"Passing over the rational and speculative side of religion, he [Rudolf Otto] concentrated chiefly on its irrational aspect. For Otto had read Luther and had understood what the "living God" meant to a believer. It was not the God of the philosophers—of Eramus, for example; it was not an idea, an abstract notion, a mere moral allegory. It was a terrible power, manifested in the divine wrath. (pp. 8-9)

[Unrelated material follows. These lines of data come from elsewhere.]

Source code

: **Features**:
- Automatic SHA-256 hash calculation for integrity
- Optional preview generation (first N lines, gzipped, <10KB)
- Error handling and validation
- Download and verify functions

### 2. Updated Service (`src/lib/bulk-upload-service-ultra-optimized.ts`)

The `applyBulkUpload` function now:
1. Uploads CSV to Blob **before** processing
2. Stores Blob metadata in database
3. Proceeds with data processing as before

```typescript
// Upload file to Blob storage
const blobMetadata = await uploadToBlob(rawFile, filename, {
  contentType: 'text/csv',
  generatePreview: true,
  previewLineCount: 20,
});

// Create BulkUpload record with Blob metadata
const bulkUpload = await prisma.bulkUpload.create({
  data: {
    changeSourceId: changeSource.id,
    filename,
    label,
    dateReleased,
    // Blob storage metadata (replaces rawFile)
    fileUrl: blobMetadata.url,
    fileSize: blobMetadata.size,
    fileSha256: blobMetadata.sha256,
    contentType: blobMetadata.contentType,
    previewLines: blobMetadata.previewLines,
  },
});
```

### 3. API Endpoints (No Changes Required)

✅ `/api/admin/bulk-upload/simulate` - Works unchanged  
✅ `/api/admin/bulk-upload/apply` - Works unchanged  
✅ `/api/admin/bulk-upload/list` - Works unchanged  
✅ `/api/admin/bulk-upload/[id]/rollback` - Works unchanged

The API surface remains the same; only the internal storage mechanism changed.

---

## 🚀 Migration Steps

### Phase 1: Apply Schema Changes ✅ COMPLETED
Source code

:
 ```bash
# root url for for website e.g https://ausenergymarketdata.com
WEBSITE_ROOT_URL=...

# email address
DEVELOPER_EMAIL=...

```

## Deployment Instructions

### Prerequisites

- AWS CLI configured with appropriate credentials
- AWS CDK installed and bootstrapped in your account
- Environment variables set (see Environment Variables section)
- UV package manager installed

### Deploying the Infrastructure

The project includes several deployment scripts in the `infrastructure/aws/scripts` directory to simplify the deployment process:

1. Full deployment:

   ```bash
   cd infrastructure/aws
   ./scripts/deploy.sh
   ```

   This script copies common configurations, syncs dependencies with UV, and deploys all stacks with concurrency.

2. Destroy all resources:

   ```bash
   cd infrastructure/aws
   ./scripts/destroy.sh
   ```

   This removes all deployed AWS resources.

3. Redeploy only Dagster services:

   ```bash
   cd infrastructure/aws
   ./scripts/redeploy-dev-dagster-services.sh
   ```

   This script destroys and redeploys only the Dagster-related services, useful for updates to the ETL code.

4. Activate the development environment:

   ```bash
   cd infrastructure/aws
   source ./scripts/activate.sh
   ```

“In Das Heilige Otto sets himself to discover the characteristics of this frightening and irrational experience. He finds the feeling of terror before the sacred, before the awe-inspiring mystery (mysterium tremendum), the majesty (majestas) that emanates an overwhelming superiority of power; he finds religious fear before the fascinating mystery (mysterium fascinans) in which perfect fullness of being flowers. Otto characterizes all these experiences as numinous (from Latin numen, god), for they are induced by the revelation of an aspect of divine power. The numinous presents itself as something "wholly other" (ganz andere), something basically and totally different. It is like nothing human or cosmic; confronted with it, man senses his profound nothingness, feels that is only a creature, or, in the words in which Abraham addressed the Lord, is "but dust and ashes" (Genesis, 18, 27)." (pp. 9-10)
“The sacred always manifests itself as a reality of a wholly different order from “natural” realities. It is true that language naively express the tremendum, or the majestas, or the mysterium fascinans by terms borrowed from the world of nature or from man’s secular mental life. But we know that this analogical terminology is due precisely to human inability to express the ganz andere; all that goes beyond man’s natural experience, language is reduced to suggesting by terms taken from that experience.” (p. 10) 1
Mircea Eliade, The Sacred and the Profane, pp 8-10.